The Villein and the Villain

The "uprising" marches on:

Opposition deputies said on Wednesday they would seek to topple Lebanon's Syrian-backed government in parliament and called for a one-day national strike next week. The deputies, riding high on mass protests over the past week, called for an international investigation into last week's assassination of ex-Prime Minister Rafik al-Hariri and wanted security chiefs sacked and put on trial.

"Opposition MPs confirm that they will seek a no-confidence vote in the government during (the Feb. 28) general assembly meeting" called to discuss the assassination, they said in a statement after a meeting of 38 MPs in the mountain house of Druze leader Walid Jumblatt. The statement called for a strike on Monday, the day the parliament meets.


Walid Jumblatt is a recent and rather startling convert to President Bush's policy of peace through asserted liberty, telling interviewer David Ignatius that "this process of change has started because of the American invasion of Iraq," and likening the eight-million-strong Iraqi electoral procession to the Berlin Wall's tumble.

The president's democratic allies have themselves been emboldened.
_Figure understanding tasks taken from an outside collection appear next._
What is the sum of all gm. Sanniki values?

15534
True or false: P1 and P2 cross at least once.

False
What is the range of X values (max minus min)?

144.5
President of the umbrella group Reform Party of Syria, Fadrid Ghadry, has advocated in the Washington Times sandwiching Damascus between dissent inside Syria as well as its Lebanese conquest:

The next U.S. step, following the withdrawal of the U.S. ambassador in Damascus, must be to open a front against the Syria Ba'athists in their own backyard. Not a military front, far from it, but a popular civilian offensive. The United States should aim to create the same disequilibrium in Syria that the Syrian Ba'athists so readily encourage elsewhere.


Mr. Ghadry is slightly concerned about Bashar Assad's inclination to violently resist the popular tide to his southwest. But if the last ten days have taught us one lesson, it's that a thug shrinks from daylight. Though President Bush will be behind closed doors in Bratislava, an observation point has been added to the collection already tracking Syria, its scope trained on Beirut. Bush is no Eisenhower, Beirut no Budapest. There is surely hell to pay if Lebanese patriots come to harm by Syrian hands. And we should have some faith in the Martyrs' Square tent city; if they follow the Orange Revolution with their own Red and White, their representative counterparts, ready to fit in legal terms the shouts from outside, are not far behind Kiev — and seeking to win for themselves much more. (Hat tip, Robert Mayer.)
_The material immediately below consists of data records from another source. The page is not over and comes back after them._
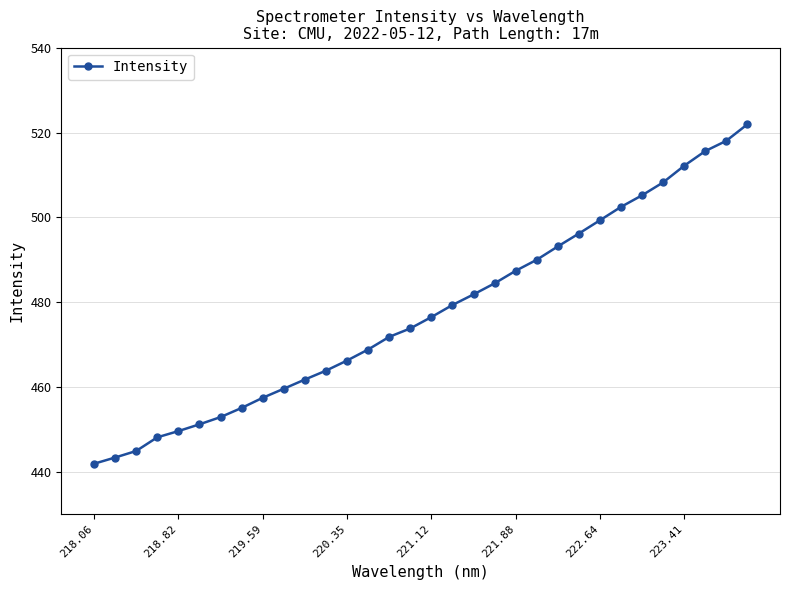

What is the difference between the maximum and minimum values?

80.1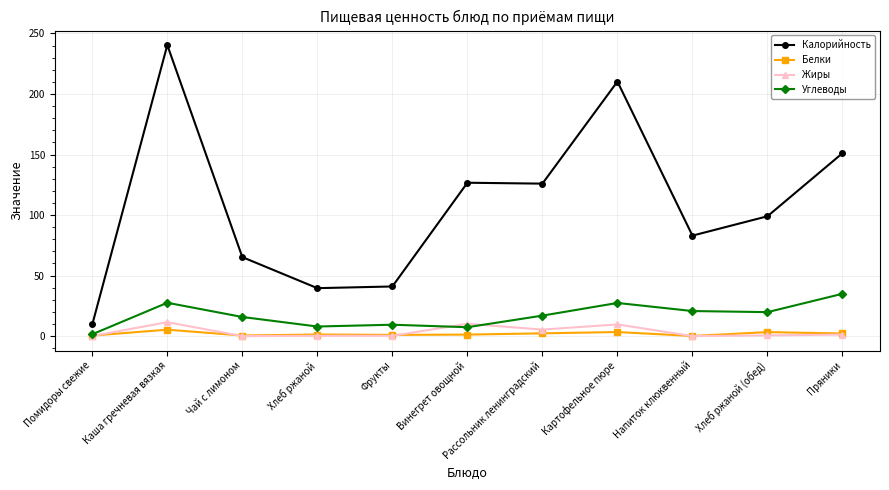

At how many categories does at least one series exceed 198?

2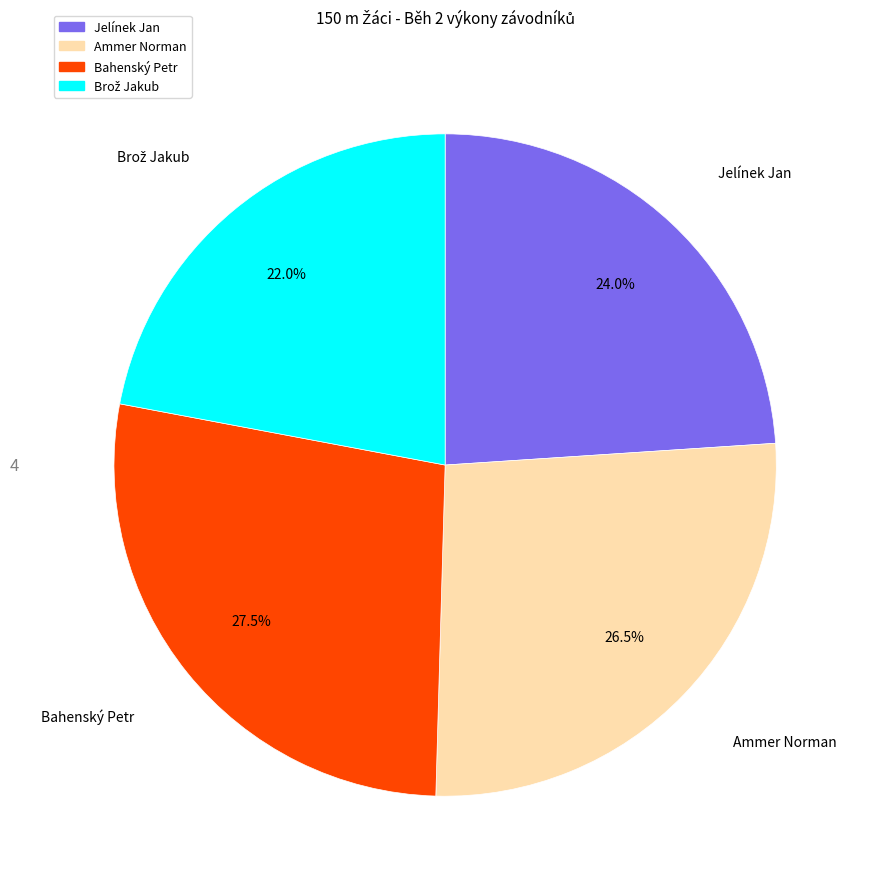

Count the number of slices in the pie.

4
FEINT: Bashar Assad's regime has released a statement promoting "commitment" to withdrawing its 15,000 troops from Lebanon. No explanation or time window was offered, and we should remember that on Monday it was "soon" — as it was in 1989. The dominative mind is not an awfully creative one; Damascus' gesture is probably a probe of Washington. If not rebuked and rejected by a distrustful White House the Ba'athists would do best to wait as long as possible before ordering any significant force movements. The longer the delay, the more tempting Damascus will find a roll-up to be.

But via Jim Geraghty, some are convinced that the Bush administration does not intend to let the Lebanese be silenced. And, helpfully enough, strange bedfellow Walid Jumblatt called the statement "a new farce."

WHAT EVERY TYRANT FEARS IS UNDER HIS BED: Syria's democrats.